Who were you when you gave birth? I can sum me up in one word: horrified. Give me a few more words and I’d add “distraught”, “hysterical” and “exhausted”.
It’s been more than nine years since I had my first child, and I still shudder when I think about how much it hurt. So I'm feeling sympathy agony for the Rockhampton woman who gave birth to a 6.7kg baby (pictured right). My bub was only a hefty 4.3kg and that felt hellish enough.
Warning – if you haven’t had a baby and wish to remain blissfully ignorant about the horrors of childbirth, stop reading. If, on the other hand, you are feeling deeply suspicious of people who say, “it’s not so bad”, “it’s only one day of pain for a lifetime of pleasure” or “I can’t even remember the pain now”; or you’ve been there, done that and want to compare notes, then read on as I relive my experience of birthing a whopper …
I’m a bit of a wimp, my pain threshold isn’t terribly high, so I was awestruck by the agony of childbirth. I’m not sure what I expected it to be like – in the movies it’s a noisy, painful but mercifully brief experience. Just a few minutes of anxious screen time, then tears of joy as mother and baby are united at last. In the scary videos shown during ante-natal classes, childbirth is sweaty, messy and painful, but still relatively brief. A couple of edited highlights before the blood and mucous-covered baby slips out.
Unfortunately there are no edited highlights in real life, it’s an incredibly long, messy, painful process. There are those outrageous exceptions you hear about – women who deliver their baby after a 45-minute labour and complain that they almost didn’t make it to the hospital on time; or the ones who say they didn’t mind the agony, because it was “pain with a purpose”; or the really annoying ones who say it really didn’t hurt as much as they thought it would. Rubbish. It hurts just as much as you think it will, and then some.
But the funny thing about labour pain is that it starts so innocuously. I was a week overdue and booked in for an induction when I decided to try an old wives’ tale to hurry things along – lots of curry. Minutes after leaving our local Malaysian restaurant, I felt a funny twinge in my lower abdomen. “Ooooh, I think I’ve gone into labour,” I gleefully told Husband, who didn’t believe me. I think his scepticism stemmed from the fact that I was so chirpy about it. But, after nine months and one week of pregnancy it was a relief to think something might finally be happening. Also, those first labour twinges just felt like period pain. In fact, I found the next seven or so hours of labour quite fun in a mild periody sort of way. As I lay in bed that night, trying to nap between contractions, I foolishly decided the whole labour business wasn’t going to be as bad as I’d thought. It hurt, but it wasn’t unbearable. I enthusiastically timed each contraction and the gaps between them, scribbling notes on a piece of paper beside the bed.

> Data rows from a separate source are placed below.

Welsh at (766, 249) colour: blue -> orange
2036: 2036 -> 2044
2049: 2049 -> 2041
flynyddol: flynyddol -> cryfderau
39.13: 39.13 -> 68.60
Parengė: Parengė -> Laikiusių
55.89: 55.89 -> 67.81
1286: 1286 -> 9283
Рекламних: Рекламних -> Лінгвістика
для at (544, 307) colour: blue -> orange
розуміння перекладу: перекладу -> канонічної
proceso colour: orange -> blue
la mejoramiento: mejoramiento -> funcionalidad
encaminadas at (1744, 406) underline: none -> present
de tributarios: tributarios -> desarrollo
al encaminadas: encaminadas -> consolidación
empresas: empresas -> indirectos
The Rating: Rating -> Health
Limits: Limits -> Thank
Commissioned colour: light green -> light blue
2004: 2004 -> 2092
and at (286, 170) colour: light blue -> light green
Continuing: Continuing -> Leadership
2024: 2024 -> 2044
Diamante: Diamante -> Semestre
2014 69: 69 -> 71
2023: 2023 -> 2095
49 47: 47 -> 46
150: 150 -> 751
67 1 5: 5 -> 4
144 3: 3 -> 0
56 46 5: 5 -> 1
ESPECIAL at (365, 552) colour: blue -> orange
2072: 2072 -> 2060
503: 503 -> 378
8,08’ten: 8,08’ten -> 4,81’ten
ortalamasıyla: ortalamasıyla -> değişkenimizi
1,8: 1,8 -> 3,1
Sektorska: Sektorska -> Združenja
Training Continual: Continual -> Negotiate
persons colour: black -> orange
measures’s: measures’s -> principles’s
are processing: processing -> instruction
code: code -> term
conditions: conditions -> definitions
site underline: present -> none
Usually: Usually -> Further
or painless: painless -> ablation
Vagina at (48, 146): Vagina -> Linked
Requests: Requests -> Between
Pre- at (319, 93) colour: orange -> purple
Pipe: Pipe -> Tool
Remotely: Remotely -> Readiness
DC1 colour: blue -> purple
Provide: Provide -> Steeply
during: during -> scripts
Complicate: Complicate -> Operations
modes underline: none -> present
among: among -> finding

Those notes stopped when my waters broke around 2am. After dashing, legs crossed, to the bathroom to clean up the mess, I realised the pain had taken on a whole new cadence. I think it had something to do with the fact that 4.3kg of baby was no longer cushioned by amniotic fluid in the womb. Her whopping big head was bouncing up and down on my sensitive cervix and it hurt like hell.
We jumped in the car and dashed to the hospital, me clutching the dashboard and moaning at regular intervals. In the reception area, we stood filling out forms before I could be admitted, me bent over double and groaning between signatures. No nice orderlies with wheelchairs to dash me off to a delivery suite like they do on those American TV shows. Up in the delivery suite at last, a midwife examined me and said I was 3cm dilated. She suggested I have a hot shower, then try a shot of pethidine. I cautiously agreed.